Frage zum individuell vergebenen Verzeichnisnamen: Eine PC-GUID im Verzeichnisnamen `a la MS ist daher auszuschließen, aber wie erklärt sich dann diese individuelle  Namensbildung?

----------


## Rampage

@LX Ben: Schreib mal bitte nicht ganz so verklauselt. Mir brummt schon der Kopf.  :Big Grin: 

Zum Thread:

Was man auch noch ändern kann sind folgende Zeilen (nach Eingabe von "about**:config" in der Eingabezeile):

  network.http.pipelining   auf "true"
  network.http.pipelining.firstrequest   auf "true"
  network.http.pipelining.maxrequests   auf "100"
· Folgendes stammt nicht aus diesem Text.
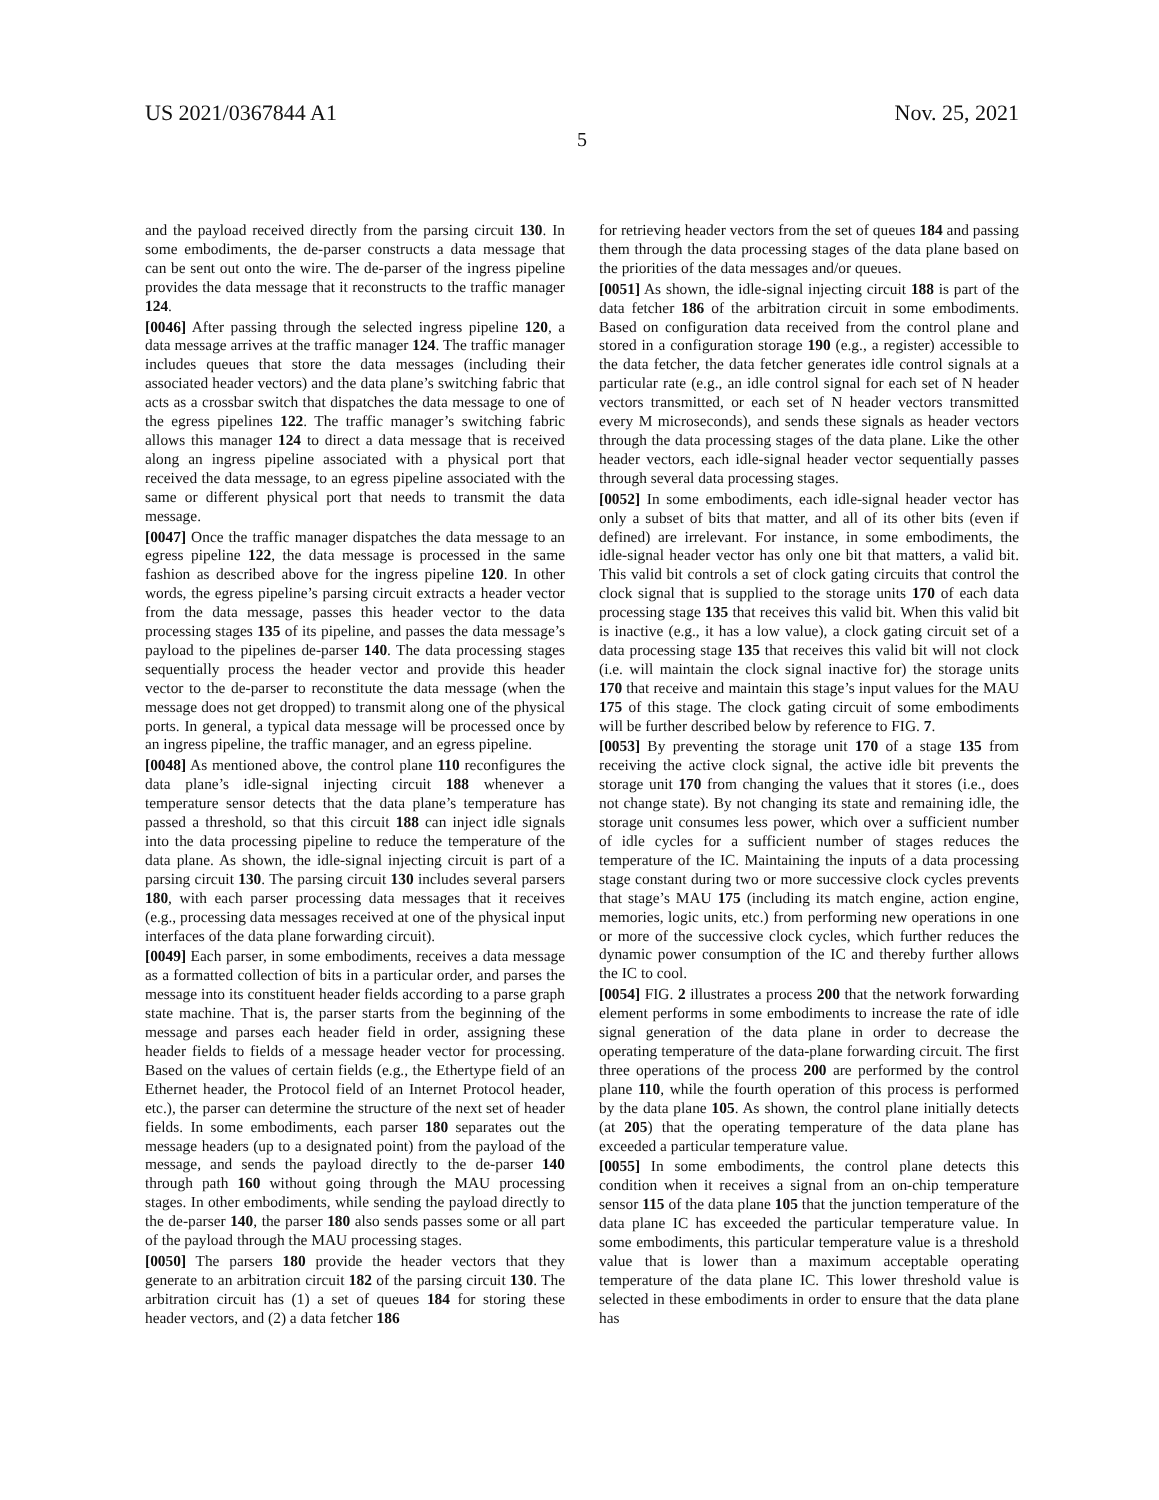US 2021/0367844 A1 Nov. 25, 2021
5
and the payload received directly from the parsing circuit 130. In some embodiments, the de-parser constructs a data message that can be sent out onto the wire. The de-parser of the ingress pipeline provides the data message that it reconstructs to the traffic manager 124.
[0046] After passing through the selected ingress pipeline 120, a data message arrives at the traffic manager 124. The traffic manager includes queues that store the data messages (including their associated header vectors) and the data plane’s switching fabric that acts as a crossbar switch that dispatches the data message to one of the egress pipelines 122. The traffic manager’s switching fabric allows this manager 124 to direct a data message that is received along an ingress pipeline associated with a physical port that received the data message, to an egress pipeline associated with the same or different physical port that needs to transmit the data message.
[0047] Once the traffic manager dispatches the data message to an egress pipeline 122, the data message is processed in the same fashion as described above for the ingress pipeline 120. In other words, the egress pipeline’s parsing circuit extracts a header vector from the data message, passes this header vector to the data processing stages 135 of its pipeline, and passes the data message’s payload to the pipelines de-parser 140. The data processing stages sequentially process the header vector and provide this header vector to the de-parser to reconstitute the data message (when the message does not get dropped) to transmit along one of the physical ports. In general, a typical data message will be processed once by an ingress pipeline, the traffic manager, and an egress pipeline.
[0048] As mentioned above, the control plane 110 reconfigures the data plane’s idle-signal injecting circuit 188 whenever a temperature sensor detects that the data plane’s temperature has passed a threshold, so that this circuit 188 can inject idle signals into the data processing pipeline to reduce the temperature of the data plane. As shown, the idle-signal injecting circuit is part of a parsing circuit 130. The parsing circuit 130 includes several parsers 180, with each parser processing data messages that it receives (e.g., processing data messages received at one of the physical input interfaces of the data plane forwarding circuit).
[0049] Each parser, in some embodiments, receives a data message as a formatted collection of bits in a particular order, and parses the message into its constituent header fields according to a parse graph state machine. That is, the parser starts from the beginning of the message and parses each header field in order, assigning these header fields to fields of a message header vector for processing. Based on the values of certain fields (e.g., the Ethertype field of an Ethernet header, the Protocol field of an Internet Protocol header, etc.), the parser can determine the structure of the next set of header fields. In some embodiments, each parser 180 separates out the message headers (up to a designated point) from the payload of the message, and sends the payload directly to the de-parser 140 through path 160 without going through the MAU processing stages. In other embodiments, while sending the payload directly to the de-parser 140, the parser 180 also sends passes some or all part of the payload through the MAU processing stages.
[0050] The parsers 180 provide the header vectors that they generate to an arbitration circuit 182 of the parsing circuit 130. The arbitration circuit has (1) a set of queues 184 for storing these header vectors, and (2) a data fetcher 186
for retrieving header vectors from the set of queues 184 and passing them through the data processing stages of the data plane based on the priorities of the data messages and/or queues.
[0051] As shown, the idle-signal injecting circuit 188 is part of the data fetcher 186 of the arbitration circuit in some embodiments. Based on configuration data received from the control plane and stored in a configuration storage 190 (e.g., a register) accessible to the data fetcher, the data fetcher generates idle control signals at a particular rate (e.g., an idle control signal for each set of N header vectors transmitted, or each set of N header vectors transmitted every M microseconds), and sends these signals as header vectors through the data processing stages of the data plane. Like the other header vectors, each idle-signal header vector sequentially passes through several data processing stages.
[0052] In some embodiments, each idle-signal header vector has only a subset of bits that matter, and all of its other bits (even if defined) are irrelevant. For instance, in some embodiments, the idle-signal header vector has only one bit that matters, a valid bit. This valid bit controls a set of clock gating circuits that control the clock signal that is supplied to the storage units 170 of each data processing stage 135 that receives this valid bit. When this valid bit is inactive (e.g., it has a low value), a clock gating circuit set of a data processing stage 135 that receives this valid bit will not clock (i.e. will maintain the clock signal inactive for) the storage units 170 that receive and maintain this stage’s input values for the MAU 175 of this stage. The clock gating circuit of some embodiments will be further described below by reference to FIG. 7.
[0053] By preventing the storage unit 170 of a stage 135 from receiving the active clock signal, the active idle bit prevents the storage unit 170 from changing the values that it stores (i.e., does not change state). By not changing its state and remaining idle, the storage unit consumes less power, which over a sufficient number of idle cycles for a sufficient number of stages reduces the temperature of the IC. Maintaining the inputs of a data processing stage constant during two or more successive clock cycles prevents that stage’s MAU 175 (including its match engine, action engine, memories, logic units, etc.) from performing new operations in one or more of the successive clock cycles, which further reduces the dynamic power consumption of the IC and thereby further allows the IC to cool.
[0054] FIG. 2 illustrates a process 200 that the network forwarding element performs in some embodiments to increase the rate of idle signal generation of the data plane in order to decrease the operating temperature of the data-plane forwarding circuit. The first three operations of the process 200 are performed by the control plane 110, while the fourth operation of this process is performed by the data plane 105. As shown, the control plane initially detects (at 205) that the operating temperature of the data plane has exceeded a particular temperature value.
[0055] In some embodiments, the control plane detects this condition when it receives a signal from an on-chip temperature sensor 115 of the data plane 105 that the junction temperature of the data plane IC has exceeded the particular temperature value. In some embodiments, this particular temperature value is a threshold value that is lower than a maximum acceptable operating temperature of the data plane IC. This lower threshold value is selected in these embodiments in order to ensure that the data plane has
Hoffe mal, ich hab's im Thread nicht überlesen.

----------


## LX-Ben

OK, kann sich wohl nur um den Begriff GUID handeln, der für 'Kenner' selbstsprechend ist --> http://www.google.de/search?q=GUID+A...a=lr%3Dlang_de

Kurzgefasst handelte es sich um den gescheiterten Versuch von Microsoft und Intel in 1999, den PC-Nutzern eine heimliche 'GlobalUserID' unterzujubeln, die sie weltweit identifizierbar gemacht hätten! Beispielsweise dieser Kurzauszug:




> GUID = Globally Unique Identifiers, z.B. 
>           individuelle Seriennummer des Intel-Prozessors Pentium III 
>           GUID von Microsoft bei Online-Registrierung und in Office-Dokumenten (Spezifikation der GUID) 
> 
>      in GUIDs auch Hardware-Spezifika kodiert, z.B. bei der Microsoft-GUID die pro Netzkarte eindeutige MAC-Adresse (Media
>      Access Control) 
> 
>      zunächst war umstritten, ob eine Person / ein Rechner mit Hilfe der MS-GUID identifizierbar ist, aber dann Einsatz zum erfolgreichen Aufspüren des Verursachers des Makrovirus Melissa..

----------


## Sonny

ich kann den Eintrag
user_pref("nglayout.initialpaint.delay", 0); 
hinzufügen, aber bei nächsten Start wird er von firefox gelöscht.
Merkwürdig.

----------


## pippi

... in der "user.js" doch wohl eher nicht? Du schreibst den Eintrag in die "prefs.js" und diese wird vielleicht sogar neu geschrieben, weil Du den Schreibzugriff ("chmod -w prefs.js") noch erlaubst? 

Ich habe den Kram hier in meiner "Benutzerkonfiguration" und das bleibt immer alles schön so wie es soll nämlich.

pippi

----------


## fs111

Wenn man das via about**:config eingibt, sollte man sich diese Tricks mit chmod sparen können, dann merkt der sich das auch so.

fs111

----------


## jf2003

der kracher *lol*

----------


## king_of_R&R

hat echt ne menge gebracht! :Big Grin:  

vielen Dank


gruß

king_of_R&R

----------


## Colazwerg

Hallo!

Ich bin ein absoluter Linux-Neuling, bin aber willens komplett umzusteigen. Deshalb wäre ein etwas schnellerer Mozilla-Browser recht angenehm.
Könnt ihr mir vielleicht sagen wo genau ich diese Datei finde und wo ich die Zeile eintragen muss?

Vielen Dank!

Colazwerg

----------


## hp_tux

Hallo,




> Könnt ihr mir vielleicht sagen wo genau ich diese Datei finde und wo ich die Zeile eintragen muss?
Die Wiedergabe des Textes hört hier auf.